GLFW breaks several aspects of feather that we want to implement, because it obscures features of the host operating system that we need access to, such as the raw message pump, and the UI sync object. We should implement our own message and input handling code for each platform, although we can use GLFW as a reference if needed.

Build ground-truth software rasterizer for testing

Create a ground-truth software rasterizer that uses maximum precision calculus for all pixels and establishes the baseline target for the compositor.

  • Add an image diff option that can be invoked from the build step
  • Use a nix derivation that creates a build artifact with a set of example scenes, rendering them with each backend and diffing them with the ground truth image.
  • Output statistics of the accuracy % for each test scene and use feather to create a bar graph that is displayed in the git repository.

Return detailed errors when possible

emplaceContext/attachContext should return error codes. Error codes for OpenGL should be expanded so they can be logged even if the values are not standardized.

Every possible crash should have a check and be caught. All errors should be logged appropriately before returning. There are some sections of fgOpenGL where this doesn't happen (we assume all functions are valid which is not true) and fgGLFW plus the desktop bridge do not have robust error returns like fgOpenGL, so must manually enforce proper logging of all possible errors.
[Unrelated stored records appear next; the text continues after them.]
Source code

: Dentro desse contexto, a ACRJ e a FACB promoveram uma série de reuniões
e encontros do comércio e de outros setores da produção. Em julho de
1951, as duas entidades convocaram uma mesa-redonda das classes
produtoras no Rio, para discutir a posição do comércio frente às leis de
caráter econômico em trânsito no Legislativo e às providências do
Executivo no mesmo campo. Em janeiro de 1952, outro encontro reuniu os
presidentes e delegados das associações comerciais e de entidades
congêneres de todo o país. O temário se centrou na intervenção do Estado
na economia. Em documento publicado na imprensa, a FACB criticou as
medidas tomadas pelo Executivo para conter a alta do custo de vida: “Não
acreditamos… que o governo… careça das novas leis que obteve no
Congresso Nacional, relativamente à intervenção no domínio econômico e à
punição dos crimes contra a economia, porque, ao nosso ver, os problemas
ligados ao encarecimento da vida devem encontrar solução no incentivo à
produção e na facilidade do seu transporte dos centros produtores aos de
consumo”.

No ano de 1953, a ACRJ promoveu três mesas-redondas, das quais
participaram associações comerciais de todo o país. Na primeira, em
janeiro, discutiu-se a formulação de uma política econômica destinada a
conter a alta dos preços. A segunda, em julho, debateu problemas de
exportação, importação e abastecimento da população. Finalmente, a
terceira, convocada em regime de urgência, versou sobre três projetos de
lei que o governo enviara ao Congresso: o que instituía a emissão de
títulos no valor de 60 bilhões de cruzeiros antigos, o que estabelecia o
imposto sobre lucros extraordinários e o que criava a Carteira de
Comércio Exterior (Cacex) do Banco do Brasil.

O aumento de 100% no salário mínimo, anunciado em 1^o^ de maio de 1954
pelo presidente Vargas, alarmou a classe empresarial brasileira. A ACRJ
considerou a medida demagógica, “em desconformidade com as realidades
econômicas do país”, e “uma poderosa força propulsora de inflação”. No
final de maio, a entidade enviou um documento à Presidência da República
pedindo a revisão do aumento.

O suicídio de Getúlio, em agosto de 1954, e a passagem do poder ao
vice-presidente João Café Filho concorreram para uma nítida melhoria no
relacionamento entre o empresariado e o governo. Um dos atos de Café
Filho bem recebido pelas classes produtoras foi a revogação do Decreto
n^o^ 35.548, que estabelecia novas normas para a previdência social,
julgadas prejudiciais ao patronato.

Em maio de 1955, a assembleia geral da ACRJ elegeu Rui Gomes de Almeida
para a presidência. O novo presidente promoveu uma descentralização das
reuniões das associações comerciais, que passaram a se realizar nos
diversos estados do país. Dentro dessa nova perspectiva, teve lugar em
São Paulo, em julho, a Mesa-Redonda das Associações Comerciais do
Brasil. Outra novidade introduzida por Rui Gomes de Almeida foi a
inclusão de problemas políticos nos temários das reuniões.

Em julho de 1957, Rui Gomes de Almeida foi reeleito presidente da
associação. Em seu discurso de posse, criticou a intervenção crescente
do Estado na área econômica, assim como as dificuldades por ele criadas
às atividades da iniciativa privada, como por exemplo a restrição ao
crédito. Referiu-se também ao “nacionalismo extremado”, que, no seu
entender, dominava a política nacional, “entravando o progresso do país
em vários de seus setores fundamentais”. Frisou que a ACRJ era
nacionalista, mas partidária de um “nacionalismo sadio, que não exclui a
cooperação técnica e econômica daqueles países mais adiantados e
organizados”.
Improve JSON implementation

  • expand the tests to ensure that it works properly on a wider variety of json inputs
  • take care of the couple features that were not implemented
  • replace the use of cjson with an implementation in scopes that ensures type safety/memory safety

Arbitrary Alpha-Channel Masking

One of the requirements of Material Design is for certain animations or effects to be clipped precisely to a control, and a control could be multiple objects (like two rounded rectangles perpendicular to each other in a cross formation), which is impossible to write a general clip for. This needs to be solved using some sort of masking layer, potentially in combination with the layers introduced in #17 for rotational clipping support. This would function by simply setting the alpha channel of the layer to the inversion of the mask and then drawing things on it with the appropriate blend options.

Unit Testable Backend API

The Backend API needs to be tweaked so that it is unit-testable, but this requires implementing #36 the basic message queue first. These unit tests should be able to spawn a window and create a basic drawing of a rounded rectangle with text on it, and should respond to that rectangle being clicked (by processing the raw inputs, not actually implementing any UI logic). This ensures the backend acts as a sane abstraction layer for the OS level drawing and input functions.

Implement Event Queue

The event queue data structure underlies all of feather processing - an initial implementation in scopes must be completed for us to do input processing in a sane way.